Delaware County commissioners Dec. 20 approved what was described as a fiscally responsible 2019 budget that includes only modest spending increases.
The budget includes $113.2 million for general-fund expenditures -- a 4.3 percent increase over 2018 -- that will allow for modest staff increases and a 3 percent raise for nonunion employees, a county press release said.
Brad Lutz, the county's director of business operations and financial management, told commissioners that despite "almost exponential growth," staff increases will be small, "thanks to the elected officials, department heads and managers embracing efficiency and effectiveness."
If not for the general fund including road maintenance as an operating expense, he said, the general fund would show only a 0.1 percent increase.
"The county as a whole," he said, "has embraced a model that the county is able to do more with the current staffing thanks to increased use of technology, modern management techniques and evaluating positions as they come open, to determine if they are necessary going forward or can be modified to help the (county) and therefore the citizens in new ways."
Road infrastructure represents the largest capital expenditures in the budget, he said.
"There's no shortage of projects in the county due to the increased population and new traffic patterns created by the significant amount of new commercial and residential development," he said.
The county's staff and operations have "resulted in a number of county buildings being stretched to capacity," Lutz said.
"To address these concerns, the county is investing in the historic courthouse, to renovate the existing courtrooms and related offices into offices that can be used by multiple agencies," he said.
The county also is scheduled to take possession of the former Delaware Area Career Center North Campus -- on 64 acres off state Route 521 in Brown Township -- in 2019. Its purchase also is reflected in the budget, Lutz said.
That location "will be renovated to allow a number of related agencies to move into (one) building, creating a one-stop shop of sorts for citizens of the county, particularly those dealing with development," he said.
Commissioner Gary Merrell said the budget helps the county meet its goal of fiscal responsibility that protects the taxpayers' interests and ensures public dollars are invested properly.
The county will experience more growth during the next 10 to 20 years, he said, and "a lot of stress (will be) put on us if we don't address the needs now."
If such steps aren't taken now, "we're going to be forced to address them later, and maybe not in the best time frame," Merrell said.
Commissioner Jeff Benton thanked department heads and fiscal staff for creating "a very disciplined budget" with "modest increases in staffing and salary and benefit costs."
The press release said the budget also will fund improvements to the county jail complex.

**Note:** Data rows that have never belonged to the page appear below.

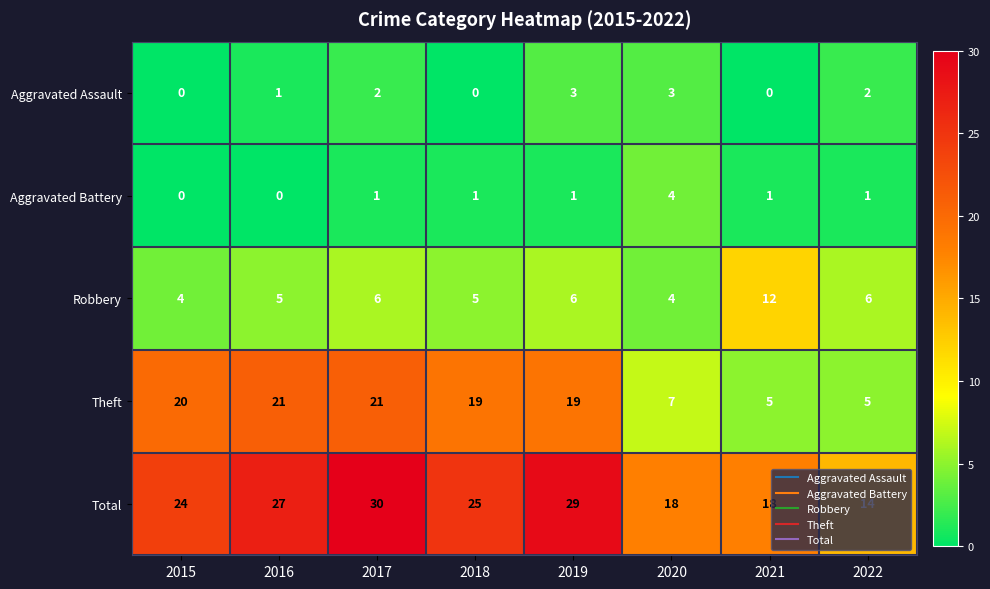

Where does the Total series first go above 25?

2016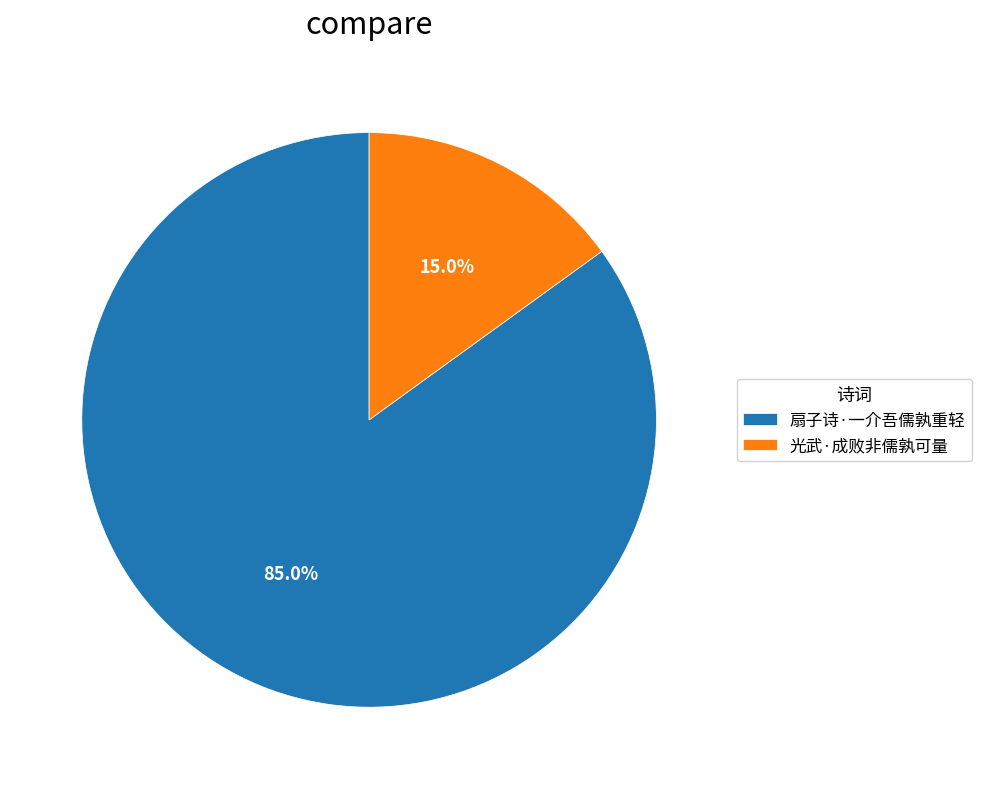

Is there any slice that represents more than half of the pie?

Yes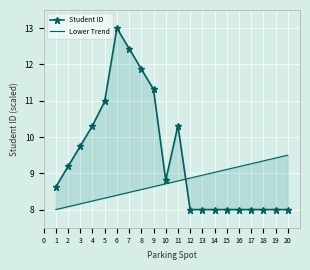

Which series has the largest range (max minus min)?

Student ID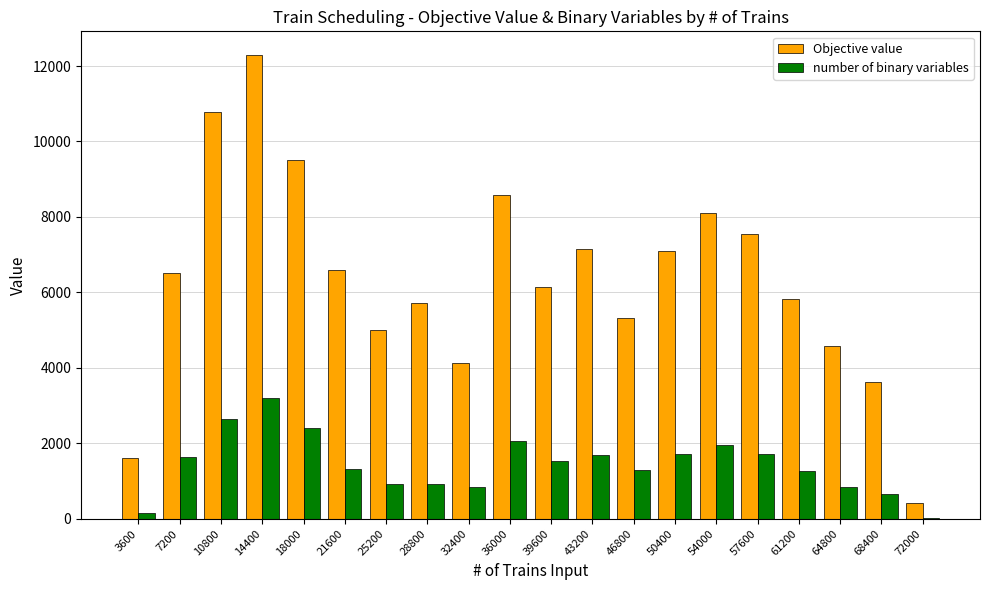

What is the sum of the number of binary variables values at 18000 and 25200?

3330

The historic courthouse will house the commissioners' offices and a hearing room, as well as offices for the county's economic development and human-resources departments, the veterans service commission and the law library.
The former DACC campus will house agencies including the engineer's office, the sheriff's office, the regional sewer district, the code compliance department, the Delaware County Regional Planning Commission, the Delaware Soil and Water Conservation District and the Ohio State University Extension Service, the release said.
Merrell and Benton approved the budget with a 2-0 vote. Commissioner Barb Lewis was absent.